Des fauteuils roulants, il y en a en Tanzanie, mais la plupart, importés d’Inde ou de Chine, sont parfaitement inadaptés au contexte africain. Particulièrement coûteux, ces fauteuils sont également dépourvus de la robustesse nécessaire pour résister aux routes terreuses et épineuses de Tanzanie. Ces fauteuils nécessitent par ailleurs tout un tas d'accessoires indispensables pour coucher, asseoir et lever l'enfant, des accessoires qui s'entreposent difficilement dans les petites maisonnées de terres qui parsèment les villages. A la lueur de toutes ces inadéquations, reflets d'une solidarité internationale louable mais lacunaire, Colman et Sudi Muli décident d'agir ensemble afin de créer une chaise roulante qui, cette fois, correspondra aux attentes des communautés locales.
Pendant des semaines, ils se retrouvent, discutent, dessinent, construisent, déconstruisent et reconstruisent différents prototypes, jusqu'à réaliser une chaise fabriquée à partir de matériaux robustes et peu chers (câbles de freins, roues de vélo, ceintures, récupérés ici et là, etc.), mais surtout capable d'offrir les trois positions indispensables au bon développement physique et psychique des enfants, sans avoir recours à d'autres accessoires.
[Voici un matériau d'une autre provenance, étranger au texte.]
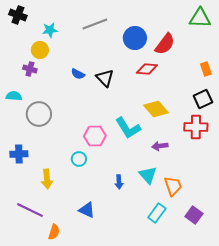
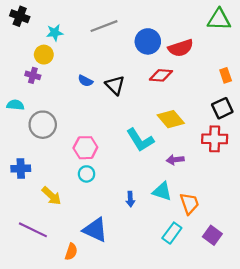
red semicircle: (165, 44) -> (181, 48), turned 35
pink hexagon: (95, 136) -> (85, 148), moved
cyan triangle: (148, 175) -> (162, 191), turned -30
yellow arrow: (47, 179) -> (51, 196), turned -42
blue triangle: (87, 210) -> (95, 230), size x1.4
orange semicircle: (54, 232) -> (71, 252), moved

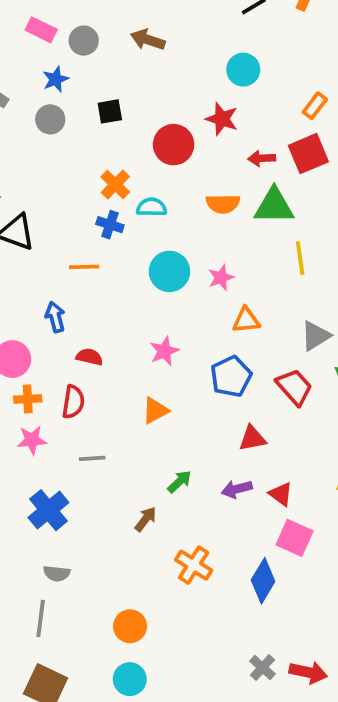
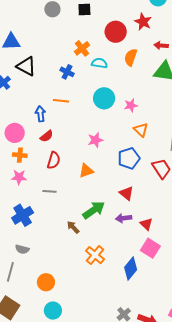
orange semicircle: (223, 204) -> (131, 57), moved, turned 102
blue cross: (110, 225) -> (67, 72), moved
orange line: (84, 267) -> (61, 101), moved
orange triangle: (246, 320) -> (141, 130), turned 42
red semicircle: (89, 357) -> (47, 136), moved, turned 120
red semicircle: (73, 402) -> (54, 160), moved
red triangle: (252, 438) -> (126, 193), moved, turned 42
green arrow: (179, 482) -> (94, 210), size x1.6
brown arrow: (146, 519) -> (73, 227), turned -88
orange circle: (130, 626) -> (46, 282), moved

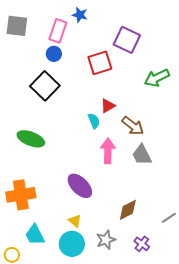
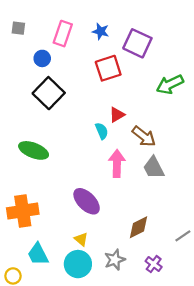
blue star: (80, 15) -> (101, 31), moved
gray square: (17, 26) -> (18, 28), size x0.6
blue circle: (54, 54) -> (42, 58), moved

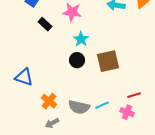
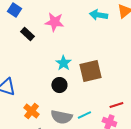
cyan star: (81, 39) -> (63, 63), moved
black circle: (77, 60) -> (59, 85), moved

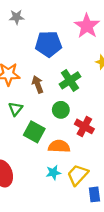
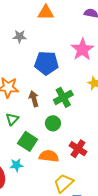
red cross: (84, 126) -> (78, 149), moved
cyan star: (53, 173) -> (16, 165), moved

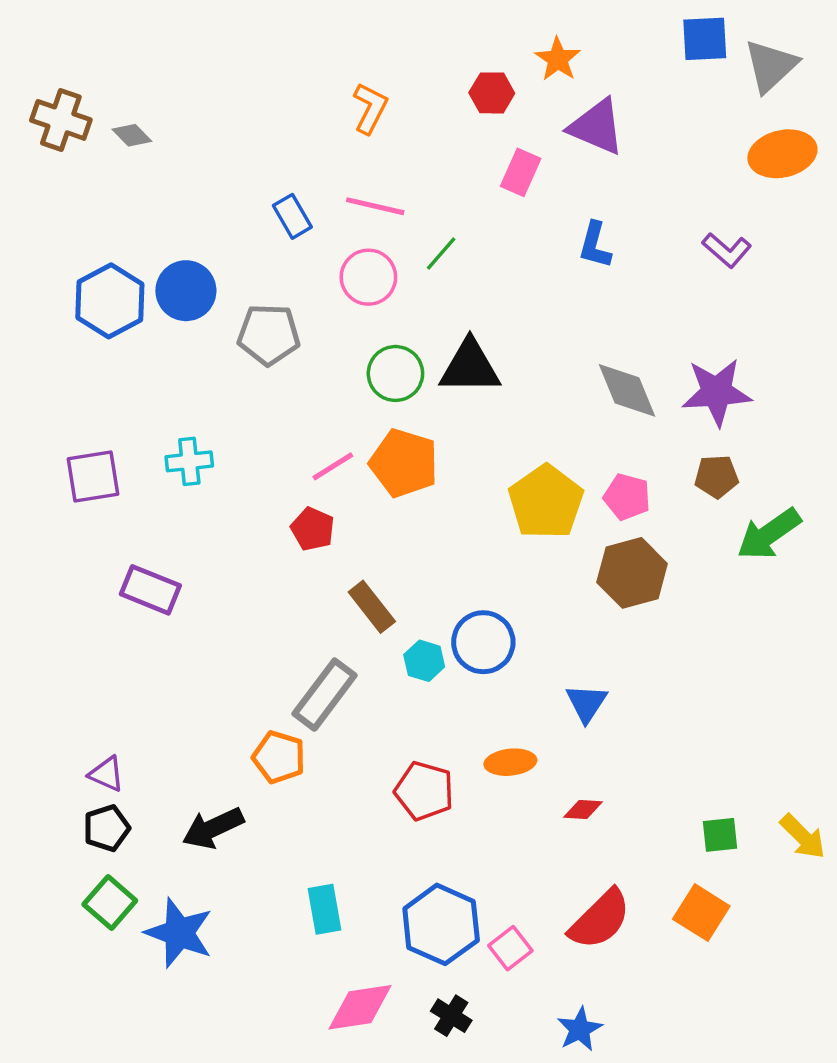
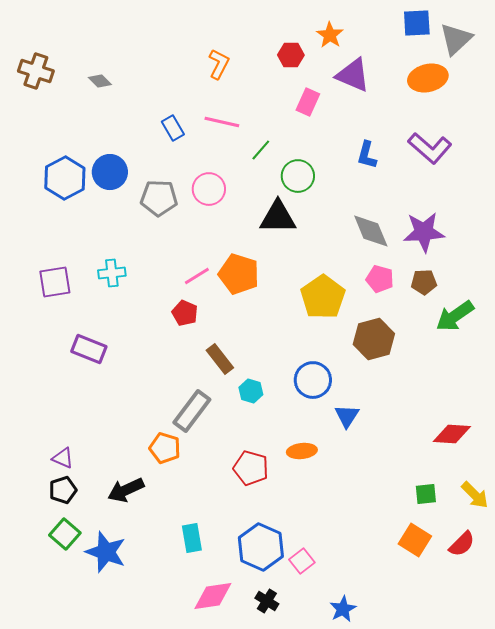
gray diamond: (132, 135) -> (100, 81), moved
orange ellipse: (782, 154) -> (428, 78), moved
blue L-shape: (595, 245) -> (367, 155), moved
purple L-shape: (727, 250) -> (430, 148), size x1.5
pink circle: (368, 277) -> (209, 189), moved
green circle: (395, 373) -> (298, 176), moved
pink pentagon: (627, 497) -> (380, 279), moved
blue circle: (483, 642) -> (313, 380), moved
red diamond: (583, 810) -> (452, 434), moved, size x1.6
red semicircle: (600, 919) -> (462, 544), moved, size x0.7

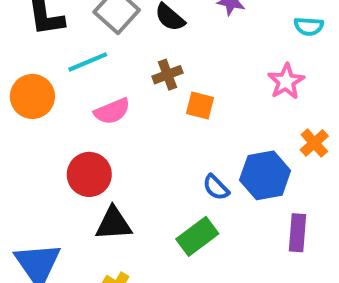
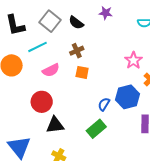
pink star: (286, 81) -> (133, 60), moved
orange square: (200, 106) -> (82, 72), moved
blue semicircle: (216, 187) -> (104, 104), turned 80

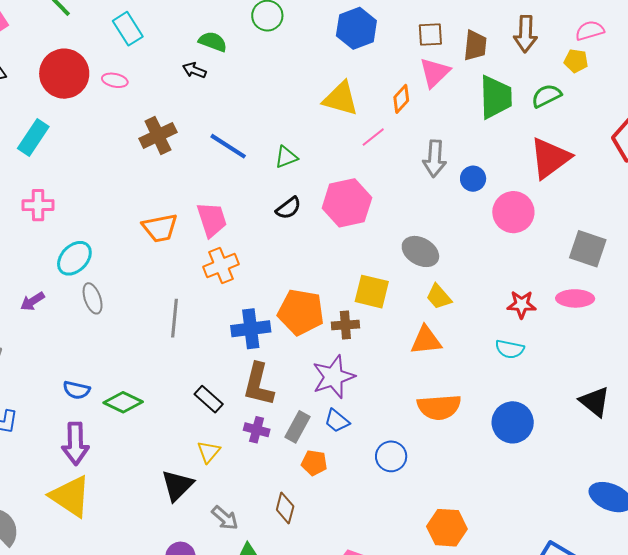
Aujourd'hui, le sourire qui jonche le visage des quatre enfants bénéficiaires de ces chaises suffit à justifier le bien-fondé de l'entreprise Twende, et réactive en lui seul cet élan d'humanité sur lequel elle s'est fondée.
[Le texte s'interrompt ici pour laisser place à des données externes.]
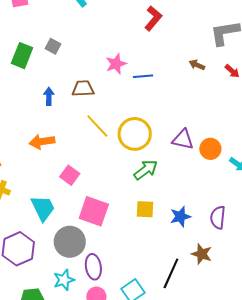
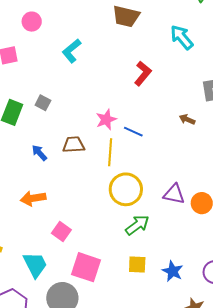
blue line: (143, 76) -> (133, 132), turned 30
blue arrow: (49, 96) -> (39, 153), turned -42
yellow line: (97, 126) -> (110, 152), moved, turned 48
blue star: (180, 217) -> (173, 271), turned -30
Bernard : la transmission ou le moteur de l’innovation
Bernard, cofondateur de Twende, est l'un des inventeurs les plus passionnés que nous avons rencontrés pendant notre séjour. Le regard profond et bienveillant, il nous accueille dans sa demeure, un palais secret, plus encore, une caverne d’Ali Baba regorgeant d'inventions créatives et frugales. Sillonner son jardin engendre un enchantement peu commun. Derrière un bananier se cache une éolienne enclenchant une machine à laver qui elle-même fait face à un frigo fonctionnant sans électricité, derrière lequel se trouve un vélo recyclé capable de pomper l'eau...Quelques machines parmi tant d'autres qui témoignent de la prodigieuse ingéniosité de Bernard, qui voulait que sa maison soit en elle seule un lieu d'inspiration pour les savants et les passants.
Bernard a toujours eu la ferme conviction que “la transmission” est à la base de toute invention, partant du principe que l'on ne crée jamais à partir de rien et que l'inspiration puise d'abord sa force créatrice dans l'apprentissage. Après avoir mis en place des ateliers pour les adultes, il choisit de consacrer son temps aux enfants qui sont une matière, jamais brute, mais plus facilement modelable. Les jeunes ont encore ce savoir précieux, de pouvoir renégocier constamment leurs pensées et leurs certitudes. Or, douter, imaginer, rêver, croire, ne plus croire, essayer, se tromper, réessayer, sont la condition même de l'innovation.
Ainsi, depuis plusieurs années Bernard fabrique toutes sortes de jeux, machines prototypiques miniatures, afin de transmettre, ou plutôt cultiver, cet art du doute et de l’expérience. Dans les jeux qu'il propose, point de gagnant, point de perdant, seulement des apprentis savants.
Ce chapitre, empli d'espoirs innovants, montre que l'Homme, comme la machine, est toujours susceptible d'amélioration, si tant est qu'il concède d'avoir été abîmé, et d'avoir abîmé à son tour, acceptant désormais de se réparer pour réparer le Monde.